Anche Jacopo, il bambino di quarta che io chiamo “Elephant” – proprio come il film di Gus Van Sant perché il rischio che, raggiunta l’adolescenza, si presenti a scuola con un borsone traboccante di AK-47 e munizioni compatibili, non è così campato in aria – è in fibrillazione per le feste imminenti. Da quando l’ho trascinato fuori a forza dalla mia prima, dopo che aveva lanciato una bottiglia da due litri piena d’acqua in classe per colpirmi perché poco prima l’avevo contenuto per consentire alle collaboratrici che voleva menare di mettersi in salvo uscendo dal bagno centrando invece una delle mie alunne più delicate, finalmente mi evita come la peste. Un episodio che rischia di essere frainteso come una buona notizia ma, se leggete tra queste righe, riconoscerete il fallimento didattico e sociale della scuola, nel senso dell’istituzione ma anche un po’ della mia in cui io faccio la mia parte, trascinando a forza un bambino di nove anni e contribuendo quindi alla resa incondizionata alle complessità. Agendo da uomo, come ha detto la mia dirigente, comportamento che ho impiegato tutta una vita a disimparare.

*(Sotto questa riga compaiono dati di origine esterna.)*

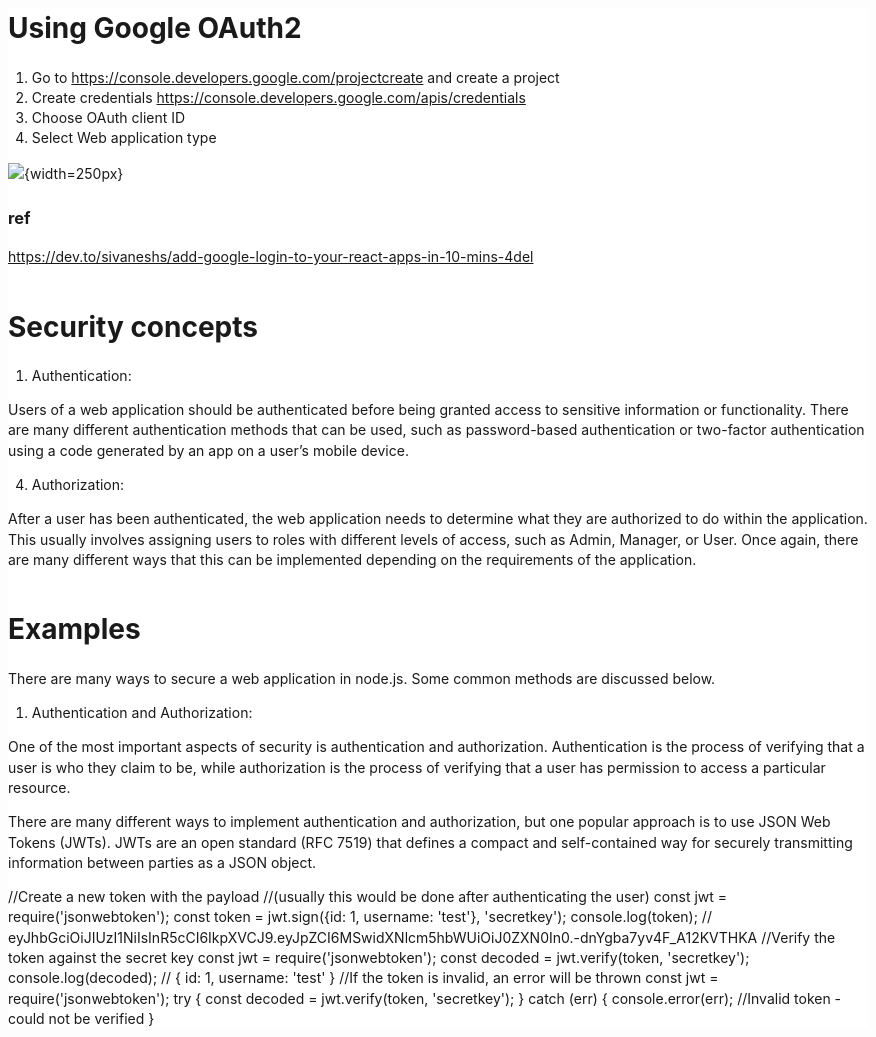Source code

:# Using Google OAuth2

1. Go to https://console.developers.google.com/projectcreate and create a project
2. Create credentials https://console.developers.google.com/apis/credentials
3. Choose OAuth client ID 
4. Select Web application type


![](https://user-images.githubusercontent.com/553010/162109178-b6c1ea09-f2f7-4f67-b151-b4a89a856527.PNG){width=250px}

### ref
https://dev.to/sivaneshs/add-google-login-to-your-react-apps-in-10-mins-4del


# Security concepts


1. Authentication:

Users of a web application should be authenticated before being granted access to sensitive information or functionality. There are many different authentication methods that can be used, such as password-based authentication or two-factor authentication using a code generated by an app on a user’s mobile device.

4. Authorization:

After a user has been authenticated, the web application needs to determine what they are authorized to do within the application. This usually involves assigning users to roles with different levels of access, such as Admin, Manager, or User. Once again, there are many different ways that this can be implemented depending on the requirements of the application.


# Examples
There are many ways to secure a web application in node.js. Some common methods are discussed below.

1) Authentication and Authorization:

One of the most important aspects of security is authentication and authorization. Authentication is the process of verifying that a user is who they claim to be, while authorization is the process of verifying that a user has permission to access a particular resource.

There are many different ways to implement authentication and authorization, but one popular approach is to use JSON Web Tokens (JWTs). JWTs are an open standard (RFC 7519) that defines a compact and self-contained way for securely transmitting information between parties as a JSON object.

//Create a new token with the payload //(usually this would be done after authenticating the user) const jwt = require('jsonwebtoken'); const token = jwt.sign({id: 1, username: 'test'}, 'secretkey'); console.log(token); // eyJhbGciOiJIUzI1NiIsInR5cCI6IkpXVCJ9.eyJpZCI6MSwidXNlcm5hbWUiOiJ0ZXN0In0.-dnYgba7yv4F_A12KVTHKA 
//Verify the token against the secret key const jwt = require('jsonwebtoken'); const decoded = jwt.verify(token, 'secretkey'); console.log(decoded); // { id: 1, username: 'test' } 
//If the token is invalid, an error will be thrown const jwt = require('jsonwebtoken'); try { const decoded = jwt.verify(token, 'secretkey'); } catch (err) { console.error(err); //Invalid token - could not be verified }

La scuola è il vero elemento con disabilità, in questa storia, e non è facile trovare una soluzione. Quando Jacopo ha spalancato la porta per scagliare dentro quella molotov disinnescata, con il cappuccio della felpa sulla testa come nei video dei rapper bianchi che scimmiottano i maestri afroamericani, mi è sembrato proprio il figlio di un trumpiano. Qualche settimana dopo il fattaccio, mi sono trattenuto all’uscita perché ho notato la mamma di Jacopo assalire a male parole la collega di sostegno che se ne prende cura per ventidue ore la settimana, una cosiddetta copertura totale ma dalle crisi di rabbia del bambino, a differenza mia e di tutti gli altri inquilini della primaria in cui insegno, semplici e casuali comparse della sua vita, come la collega che è stata sfiorata per un pelo dal cuscino dell’aula di psicomotricità che Jacopo ha lanciato giù dalla tromba delle scale. La mamma di Jacopo era molto risentita, mi è sembrato addirittura che dicesse “belle cose che insegnate a scuola”, ma posso essermi sbagliato. Comunque, di fronte a quella scena, ho pensato una cosa molto populista che mette in stretta relazione il RAL di noi insegnanti pubblici con quello che facciamo, cose che vanno dallo schivare bottiglie da due litri d’acqua a ingegnarsi per mettere in rete una stampante spacciata per modello di ultima generazione.